>> .
In this module, we will be walking through a review of linear optimization using a
hedging example. We are going to see how there are two
kinds of optimization problems, something called a primal optimization problem,
something called a dual optimization problem, how they are related.
And we also introduced the idea of La Grangian relaxation.
Here's the hedging problem that we are interested in.
I've got d assets. So take d, just to fix ideas, take d to be
3 or 4. But some number of assets that are there
in the market. The price of these assets at time 0 is r
to the d. It's some price vector, which has d
components, where every component tells me the price of that particular asset.
At time t equal to 1, the market outcomes are uncertain.
I don't know what, which state the market is going to be, it's going to be in one of
m possible states.

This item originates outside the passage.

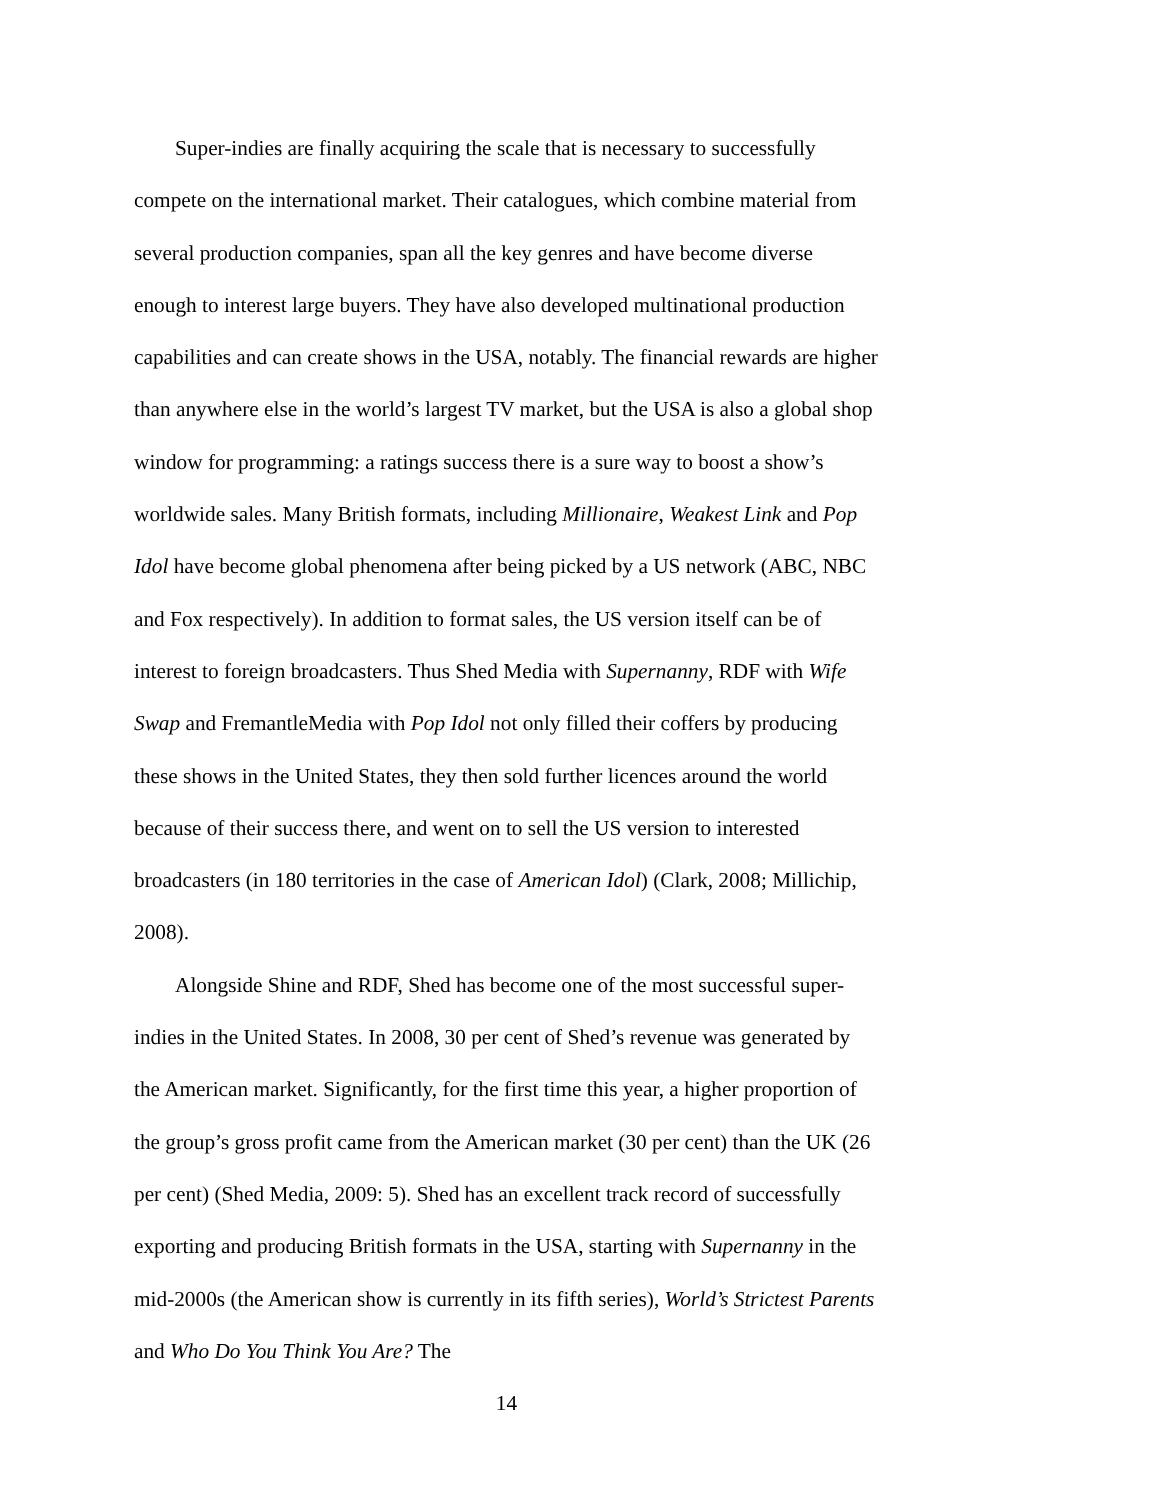Super-indies are finally acquiring the scale that is necessary to successfully compete on the international market. Their catalogues, which combine material from several production companies, span all the key genres and have become diverse enough to interest large buyers. They have also developed multinational production capabilities and can create shows in the USA, notably. The financial rewards are higher than anywhere else in the world’s largest TV market, but the USA is also a global shop window for programming: a ratings success there is a sure way to boost a show’s worldwide sales. Many British formats, including Millionaire, Weakest Link and Pop Idol have become global phenomena after being picked by a US network (ABC, NBC and Fox respectively). In addition to format sales, the US version itself can be of interest to foreign broadcasters. Thus Shed Media with Supernanny, RDF with Wife Swap and FremantleMedia with Pop Idol not only filled their coffers by producing these shows in the United States, they then sold further licences around the world because of their success there, and went on to sell the US version to interested broadcasters (in 180 territories in the case of American Idol) (Clark, 2008; Millichip, 2008).
Alongside Shine and RDF, Shed has become one of the most successful super-indies in the United States. In 2008, 30 per cent of Shed’s revenue was generated by the American market. Significantly, for the first time this year, a higher proportion of the group’s gross profit came from the American market (30 per cent) than the UK (26 per cent) (Shed Media, 2009: 5). Shed has an excellent track record of successfully exporting and producing British formats in the USA, starting with Supernanny in the mid-2000s (the American show is currently in its fifth series), World’s Strictest Parents and Who Do You Think You Are? The
14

So here's the situation at time T equal to
zero, and I'm in state zero, And I could go to one of n different possible states.
Go from one, two, all the way to, down to m.
What do I mean by a state? For my purposes, state is simply telling
me what are the different prices that can happen.
So I'm going to characterize every state by the prices of the asset in that
particular state And I can do it in 2 different ways.
I could either tell you, what is the price of all the assets in any given state, Or I
can tell you the price of a given in all possible states and we'll flip between
these two ideas as we go through. We'll use the power of matrices to see
what it means, sometimes, it's easier to represent it one way, Sometimes it's
easier to represent it the other way. And understanding it both ways gives us an
insight of which one is more beneficial for the particular application that I'm
looking for. So, to motivate that, I'm going to define
something called Sj. So S sub j, will be a column vector, and
it will tell me the price of asset j in all possible states, So it's s1j, s2j all
the way down to smj. J is fixed, it's asset j and the number of
states would ran-, go from 1 to m. Now how do I represent all the assets in
the market? I'm just going to take these column and
stack them. S1 would refer to the column corresponding
to S, asset one S2, asset two and so one up to S D.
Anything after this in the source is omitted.